課題の指示
以下のリストの全行を一字一句変えずに書き写してください。画像は解答から除いてください。

演習データ
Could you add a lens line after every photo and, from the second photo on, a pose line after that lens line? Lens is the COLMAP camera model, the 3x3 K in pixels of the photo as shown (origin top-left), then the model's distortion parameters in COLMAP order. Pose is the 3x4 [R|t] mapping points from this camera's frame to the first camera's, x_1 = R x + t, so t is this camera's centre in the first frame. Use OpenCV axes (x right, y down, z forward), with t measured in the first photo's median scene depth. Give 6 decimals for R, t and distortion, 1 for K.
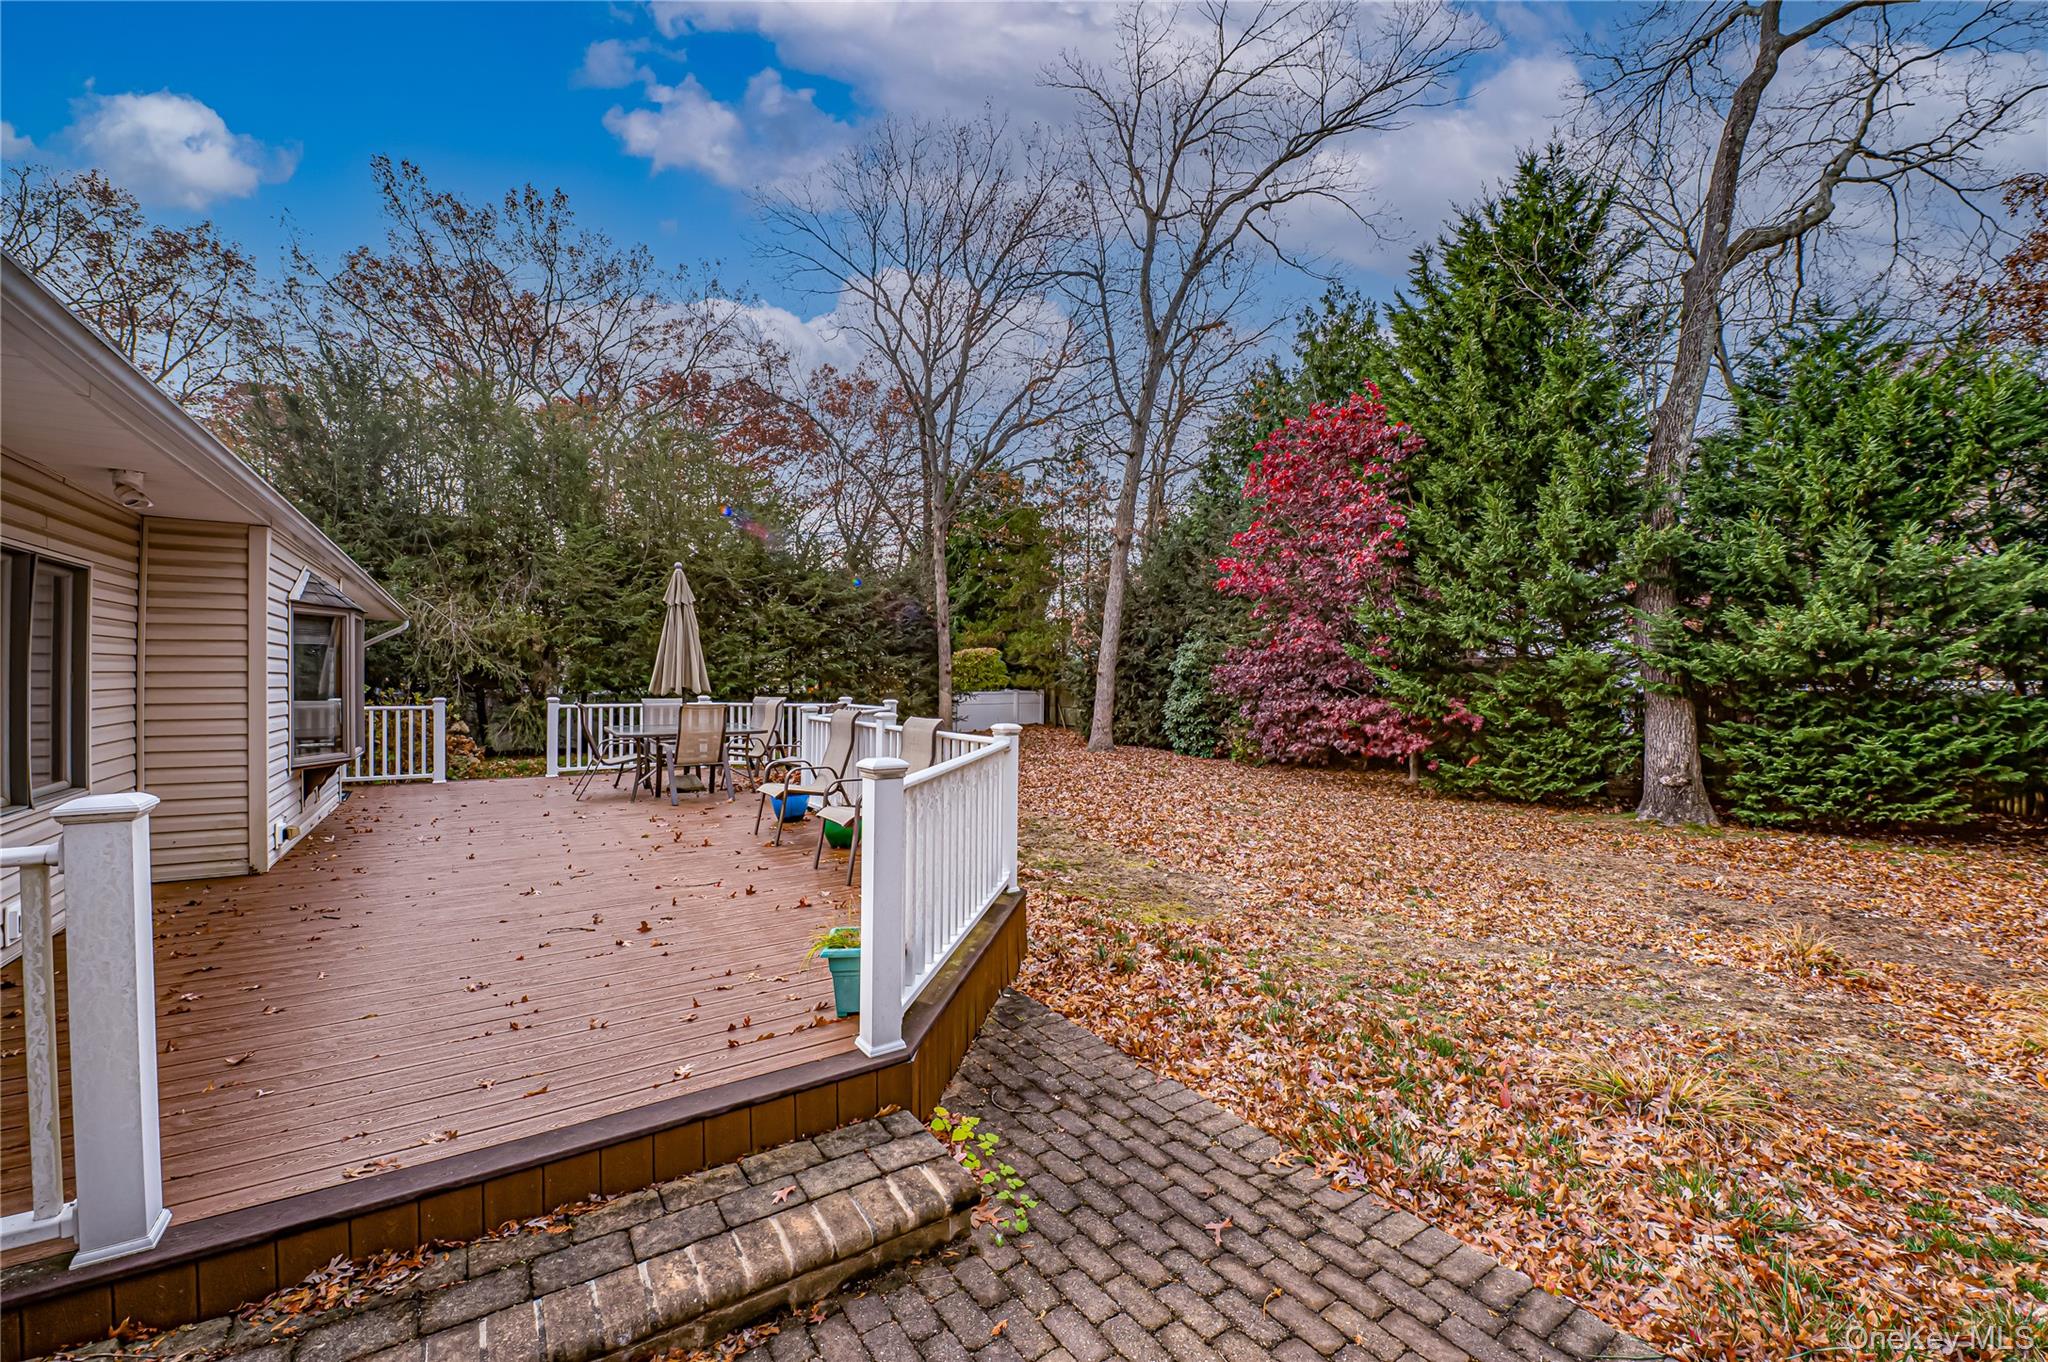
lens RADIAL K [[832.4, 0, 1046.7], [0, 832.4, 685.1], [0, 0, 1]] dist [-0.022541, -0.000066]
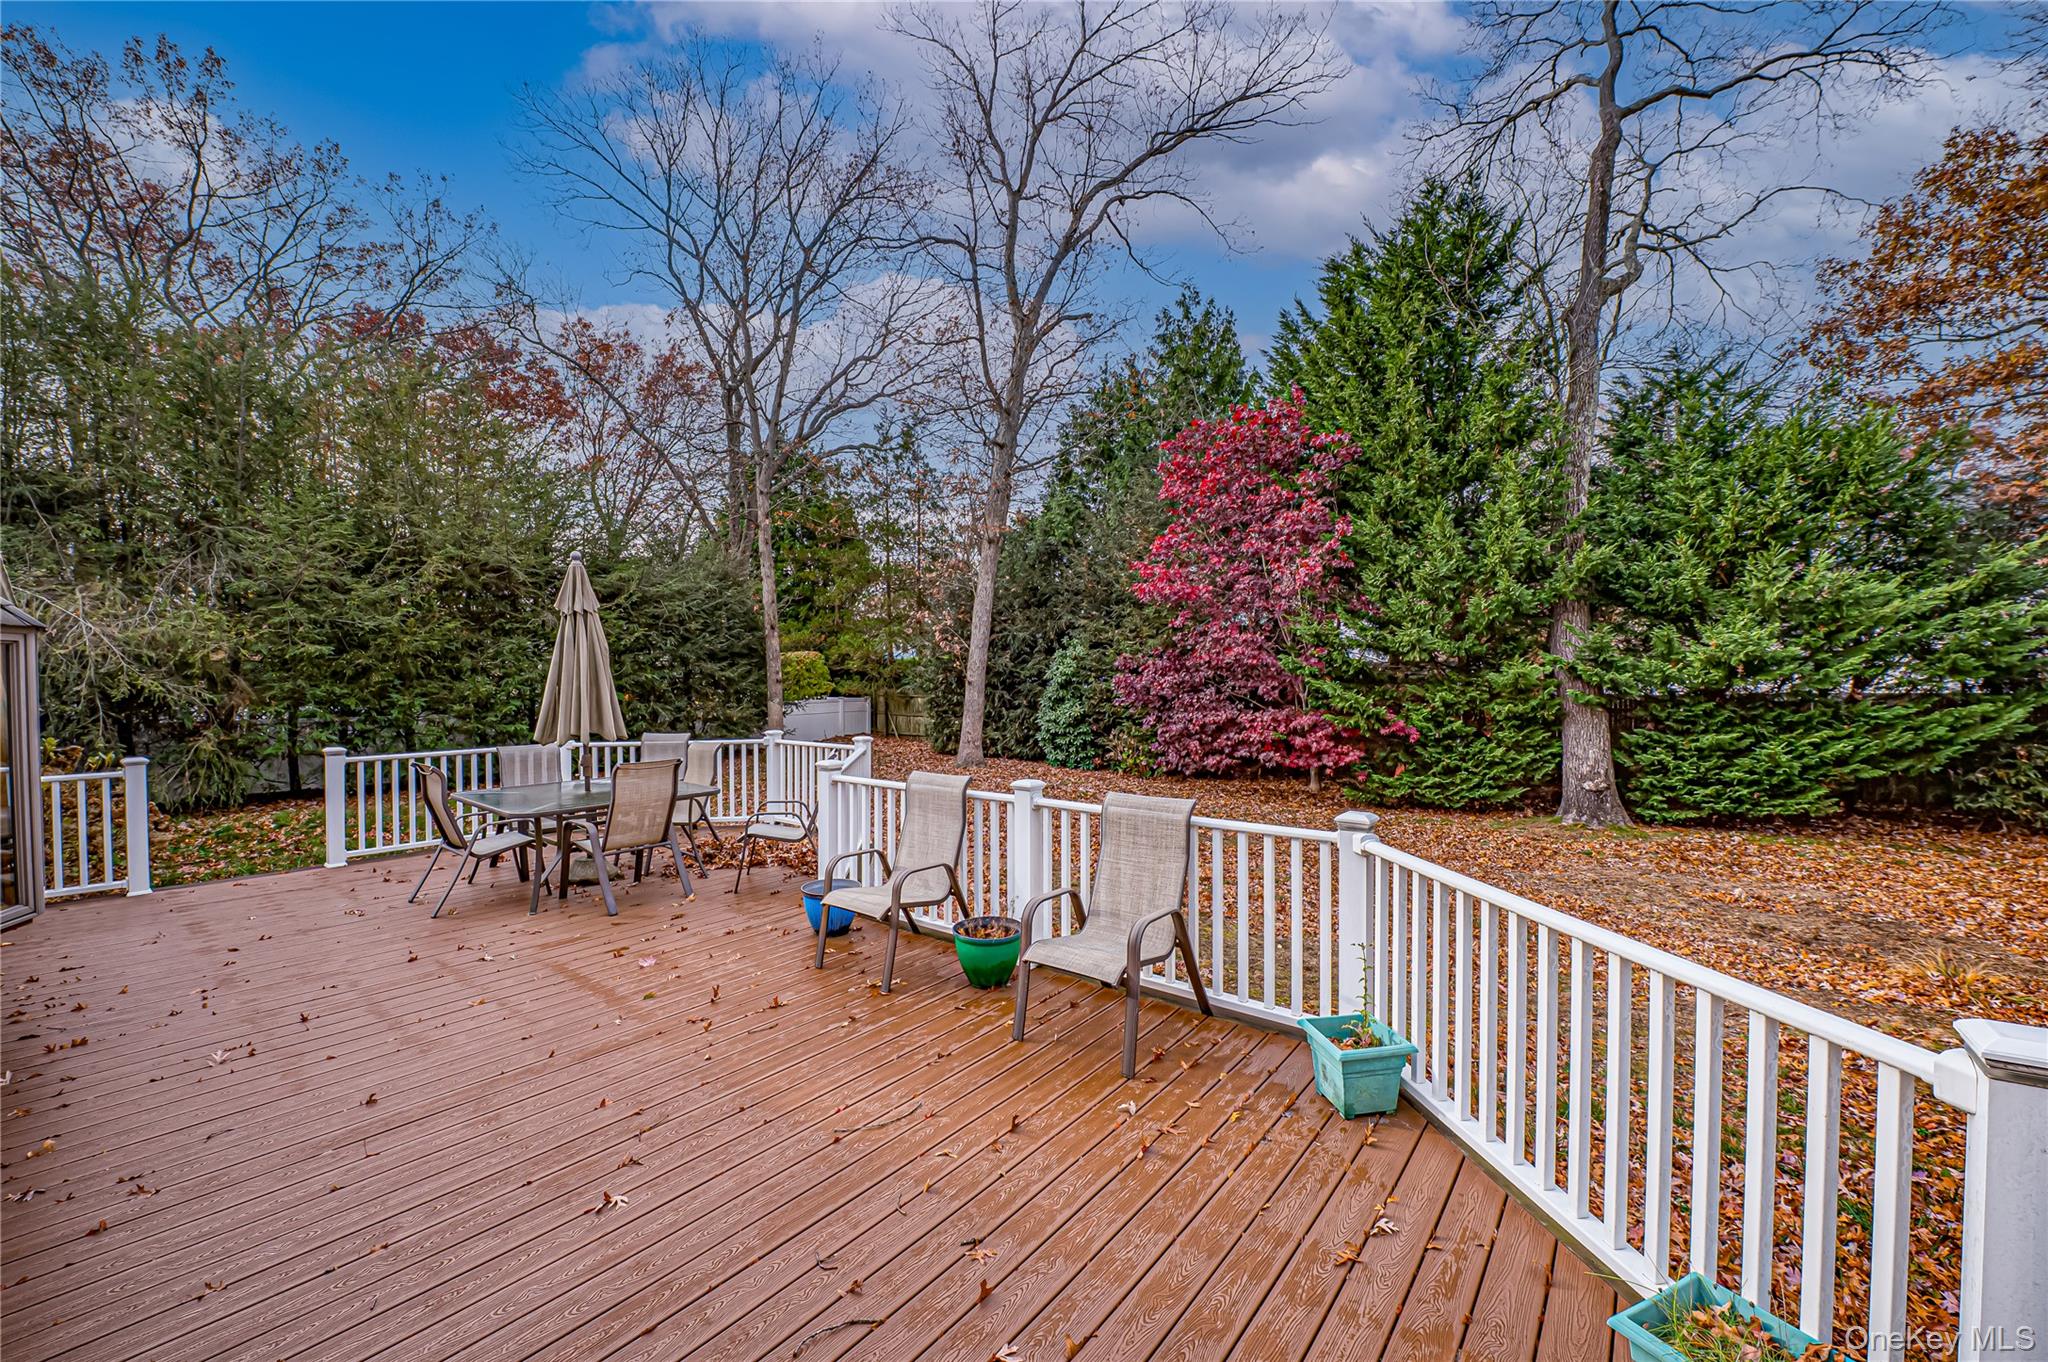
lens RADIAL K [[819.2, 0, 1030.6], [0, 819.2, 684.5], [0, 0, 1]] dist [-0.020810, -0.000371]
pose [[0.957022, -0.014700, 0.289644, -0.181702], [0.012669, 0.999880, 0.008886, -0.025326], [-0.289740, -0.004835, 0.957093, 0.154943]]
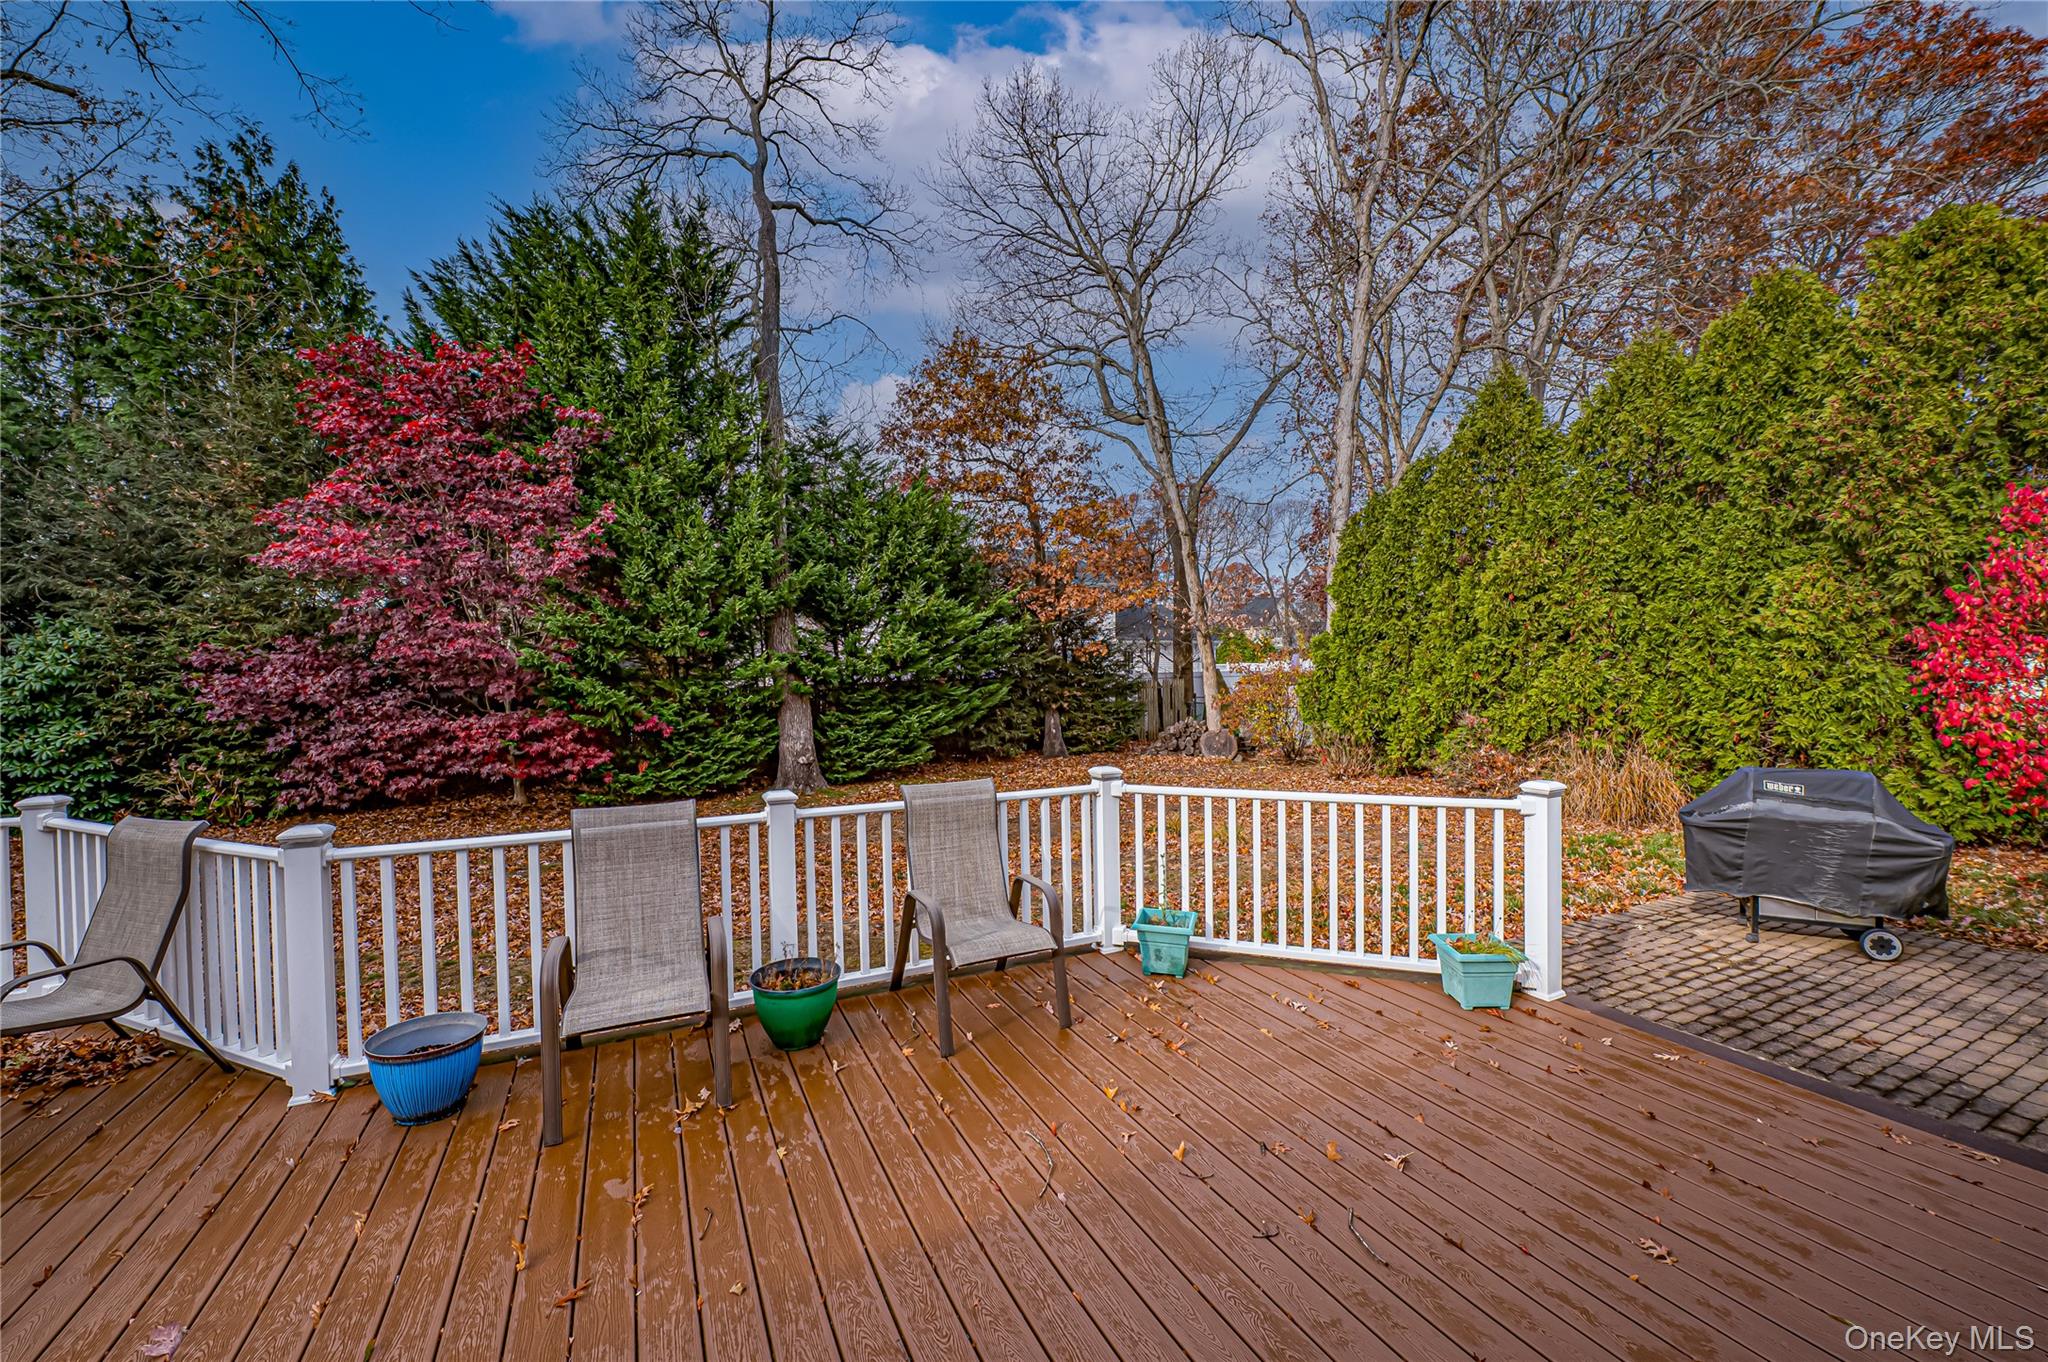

課題の解答
Could you add a lens line after every photo and, from the second photo on, a pose line after that lens line? Lens is the COLMAP camera model, the 3x3 K in pixels of the photo as shown (origin top-left), then the model's distortion parameters in COLMAP order. Pose is the 3x4 [R|t] mapping points from this camera's frame to the first camera's, x_1 = R x + t, so t is this camera's centre in the first frame. Use OpenCV axes (x right, y down, z forward), with t measured in the first photo's median scene depth. Give 6 decimals for R, t and distortion, 1 for K.
lens RADIAL K [[832.4, 0, 1046.7], [0, 832.4, 685.1], [0, 0, 1]] dist [-0.022541, -0.000066]
lens RADIAL K [[819.2, 0, 1030.6], [0, 819.2, 684.5], [0, 0, 1]] dist [-0.020810, -0.000371]
pose [[0.957022, -0.014700, 0.289644, -0.181702], [0.012669, 0.999880, 0.008886, -0.025326], [-0.289740, -0.004835, 0.957093, 0.154943]]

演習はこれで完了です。